* **INFORMATION GIVEN**:
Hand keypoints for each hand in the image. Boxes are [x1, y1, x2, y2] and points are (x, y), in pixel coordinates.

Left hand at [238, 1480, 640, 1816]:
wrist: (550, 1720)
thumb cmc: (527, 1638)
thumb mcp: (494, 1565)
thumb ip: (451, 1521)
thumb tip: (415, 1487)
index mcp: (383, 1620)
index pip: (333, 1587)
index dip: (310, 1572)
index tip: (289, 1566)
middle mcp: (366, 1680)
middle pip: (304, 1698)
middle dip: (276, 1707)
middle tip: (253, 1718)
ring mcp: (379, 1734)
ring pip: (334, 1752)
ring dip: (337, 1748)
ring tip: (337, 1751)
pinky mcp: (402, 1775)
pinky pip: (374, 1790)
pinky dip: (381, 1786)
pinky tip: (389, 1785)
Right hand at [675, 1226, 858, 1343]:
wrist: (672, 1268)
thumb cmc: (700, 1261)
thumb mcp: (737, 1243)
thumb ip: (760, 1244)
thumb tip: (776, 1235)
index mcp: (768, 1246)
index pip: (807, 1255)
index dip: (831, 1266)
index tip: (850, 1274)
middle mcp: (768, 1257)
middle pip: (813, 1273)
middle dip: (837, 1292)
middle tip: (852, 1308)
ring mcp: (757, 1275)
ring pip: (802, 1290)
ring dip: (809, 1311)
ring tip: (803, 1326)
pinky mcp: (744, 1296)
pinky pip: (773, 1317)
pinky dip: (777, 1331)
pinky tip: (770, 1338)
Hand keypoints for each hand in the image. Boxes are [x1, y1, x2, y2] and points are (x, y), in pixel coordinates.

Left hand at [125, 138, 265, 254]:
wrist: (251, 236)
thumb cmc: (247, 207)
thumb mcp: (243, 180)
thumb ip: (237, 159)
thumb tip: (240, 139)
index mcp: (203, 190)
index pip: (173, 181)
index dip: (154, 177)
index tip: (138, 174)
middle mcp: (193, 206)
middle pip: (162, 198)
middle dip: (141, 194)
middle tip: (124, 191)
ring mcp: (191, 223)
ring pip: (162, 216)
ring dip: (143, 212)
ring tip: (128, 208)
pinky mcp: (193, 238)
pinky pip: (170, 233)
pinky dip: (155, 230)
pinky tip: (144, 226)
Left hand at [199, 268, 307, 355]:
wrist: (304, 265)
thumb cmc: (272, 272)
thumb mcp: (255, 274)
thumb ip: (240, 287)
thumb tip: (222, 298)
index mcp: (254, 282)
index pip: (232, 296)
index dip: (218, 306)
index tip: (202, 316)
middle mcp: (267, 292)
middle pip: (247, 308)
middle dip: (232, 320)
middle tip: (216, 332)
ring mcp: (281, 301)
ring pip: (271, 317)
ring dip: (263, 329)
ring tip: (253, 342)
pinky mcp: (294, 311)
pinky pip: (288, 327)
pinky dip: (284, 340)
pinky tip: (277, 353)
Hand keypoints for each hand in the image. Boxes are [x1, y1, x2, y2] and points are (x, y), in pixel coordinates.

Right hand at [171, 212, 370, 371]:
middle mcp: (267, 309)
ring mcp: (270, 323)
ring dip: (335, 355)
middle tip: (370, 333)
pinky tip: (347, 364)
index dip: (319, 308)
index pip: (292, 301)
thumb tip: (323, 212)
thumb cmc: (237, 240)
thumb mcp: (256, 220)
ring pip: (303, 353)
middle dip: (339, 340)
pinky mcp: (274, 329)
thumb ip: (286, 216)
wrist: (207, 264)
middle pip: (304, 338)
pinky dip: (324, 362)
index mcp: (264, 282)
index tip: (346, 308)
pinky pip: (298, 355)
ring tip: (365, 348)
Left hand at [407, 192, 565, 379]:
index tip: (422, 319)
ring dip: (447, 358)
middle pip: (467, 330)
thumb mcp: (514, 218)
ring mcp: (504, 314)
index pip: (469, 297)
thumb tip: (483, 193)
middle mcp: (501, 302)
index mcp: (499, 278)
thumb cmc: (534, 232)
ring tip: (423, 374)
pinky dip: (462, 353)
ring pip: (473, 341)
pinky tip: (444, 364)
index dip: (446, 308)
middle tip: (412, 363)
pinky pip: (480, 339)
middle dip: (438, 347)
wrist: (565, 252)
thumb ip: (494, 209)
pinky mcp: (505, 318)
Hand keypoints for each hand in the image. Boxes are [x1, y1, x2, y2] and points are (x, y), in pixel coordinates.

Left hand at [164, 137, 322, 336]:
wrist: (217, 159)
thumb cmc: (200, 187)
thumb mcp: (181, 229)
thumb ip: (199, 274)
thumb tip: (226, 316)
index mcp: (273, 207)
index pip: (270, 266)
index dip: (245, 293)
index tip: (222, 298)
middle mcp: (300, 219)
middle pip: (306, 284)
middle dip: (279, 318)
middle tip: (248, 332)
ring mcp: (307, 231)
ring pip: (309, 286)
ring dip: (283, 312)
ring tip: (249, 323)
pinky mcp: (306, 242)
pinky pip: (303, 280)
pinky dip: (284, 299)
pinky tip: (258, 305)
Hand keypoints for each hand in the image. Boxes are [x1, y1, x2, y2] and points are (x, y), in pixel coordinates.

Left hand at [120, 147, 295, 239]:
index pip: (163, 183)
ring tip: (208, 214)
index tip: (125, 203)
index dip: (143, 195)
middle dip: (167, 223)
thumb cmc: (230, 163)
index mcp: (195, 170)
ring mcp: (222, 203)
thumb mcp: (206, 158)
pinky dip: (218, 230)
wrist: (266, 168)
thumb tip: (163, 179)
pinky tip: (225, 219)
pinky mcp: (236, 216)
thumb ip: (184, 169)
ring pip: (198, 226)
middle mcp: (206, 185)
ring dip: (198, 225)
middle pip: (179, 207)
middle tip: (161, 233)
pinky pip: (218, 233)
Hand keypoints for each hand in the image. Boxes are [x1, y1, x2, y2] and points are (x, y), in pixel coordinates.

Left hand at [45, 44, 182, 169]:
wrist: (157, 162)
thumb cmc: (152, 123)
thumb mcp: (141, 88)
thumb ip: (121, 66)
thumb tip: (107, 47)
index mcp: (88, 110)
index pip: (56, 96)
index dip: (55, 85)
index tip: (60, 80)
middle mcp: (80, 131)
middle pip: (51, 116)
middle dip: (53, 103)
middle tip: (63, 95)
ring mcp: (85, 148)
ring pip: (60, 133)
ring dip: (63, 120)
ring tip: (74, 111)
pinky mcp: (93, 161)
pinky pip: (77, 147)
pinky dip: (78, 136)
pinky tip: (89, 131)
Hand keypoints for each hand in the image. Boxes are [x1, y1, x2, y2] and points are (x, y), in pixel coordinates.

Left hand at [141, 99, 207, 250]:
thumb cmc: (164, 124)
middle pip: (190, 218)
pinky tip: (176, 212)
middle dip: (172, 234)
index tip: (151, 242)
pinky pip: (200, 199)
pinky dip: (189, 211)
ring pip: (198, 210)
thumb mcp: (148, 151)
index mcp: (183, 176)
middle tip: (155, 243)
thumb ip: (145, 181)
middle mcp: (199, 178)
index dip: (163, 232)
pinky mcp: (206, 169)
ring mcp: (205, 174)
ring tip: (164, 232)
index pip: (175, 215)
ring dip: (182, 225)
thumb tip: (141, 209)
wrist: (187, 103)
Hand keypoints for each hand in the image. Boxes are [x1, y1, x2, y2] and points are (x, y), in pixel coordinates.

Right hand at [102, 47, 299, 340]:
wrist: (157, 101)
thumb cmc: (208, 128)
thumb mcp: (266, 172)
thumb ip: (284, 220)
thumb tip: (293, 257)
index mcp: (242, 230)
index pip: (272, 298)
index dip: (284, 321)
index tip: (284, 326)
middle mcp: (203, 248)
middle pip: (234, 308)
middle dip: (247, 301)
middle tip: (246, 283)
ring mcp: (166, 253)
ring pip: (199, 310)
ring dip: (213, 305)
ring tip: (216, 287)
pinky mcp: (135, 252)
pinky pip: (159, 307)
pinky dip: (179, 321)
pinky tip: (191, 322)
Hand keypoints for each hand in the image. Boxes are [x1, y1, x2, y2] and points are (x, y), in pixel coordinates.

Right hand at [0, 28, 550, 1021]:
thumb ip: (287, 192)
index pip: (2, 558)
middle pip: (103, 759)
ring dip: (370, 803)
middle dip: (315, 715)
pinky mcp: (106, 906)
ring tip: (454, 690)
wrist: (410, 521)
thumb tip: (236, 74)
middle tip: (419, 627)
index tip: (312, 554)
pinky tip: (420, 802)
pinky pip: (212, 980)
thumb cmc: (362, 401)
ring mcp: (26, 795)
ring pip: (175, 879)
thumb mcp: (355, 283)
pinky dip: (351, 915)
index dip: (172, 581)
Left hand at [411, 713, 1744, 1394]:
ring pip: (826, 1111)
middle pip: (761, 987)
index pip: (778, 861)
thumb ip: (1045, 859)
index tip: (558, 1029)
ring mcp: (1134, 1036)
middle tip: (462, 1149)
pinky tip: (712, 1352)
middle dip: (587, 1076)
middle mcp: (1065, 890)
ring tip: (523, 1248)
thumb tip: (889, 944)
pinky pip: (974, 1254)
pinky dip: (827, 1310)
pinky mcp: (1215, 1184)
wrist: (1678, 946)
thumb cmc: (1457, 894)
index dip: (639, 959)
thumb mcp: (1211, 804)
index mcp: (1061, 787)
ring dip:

* **TASK OBJECTIVE**:
Repeat the records above line by line, from the first line through the line that contains "index dip: (310, 1572)".

* **RESULT FOR THIS TASK**:
Hand keypoints for each hand in the image. Boxes are [x1, y1, x2, y2] and points are (x, y), in pixel coordinates.

Left hand at [238, 1480, 640, 1816]:
wrist: (550, 1720)
thumb cmc: (527, 1638)
thumb mcp: (494, 1565)
thumb ip: (451, 1521)
thumb tip: (415, 1487)
index mcp: (383, 1620)
index pip: (333, 1587)
index dip: (310, 1572)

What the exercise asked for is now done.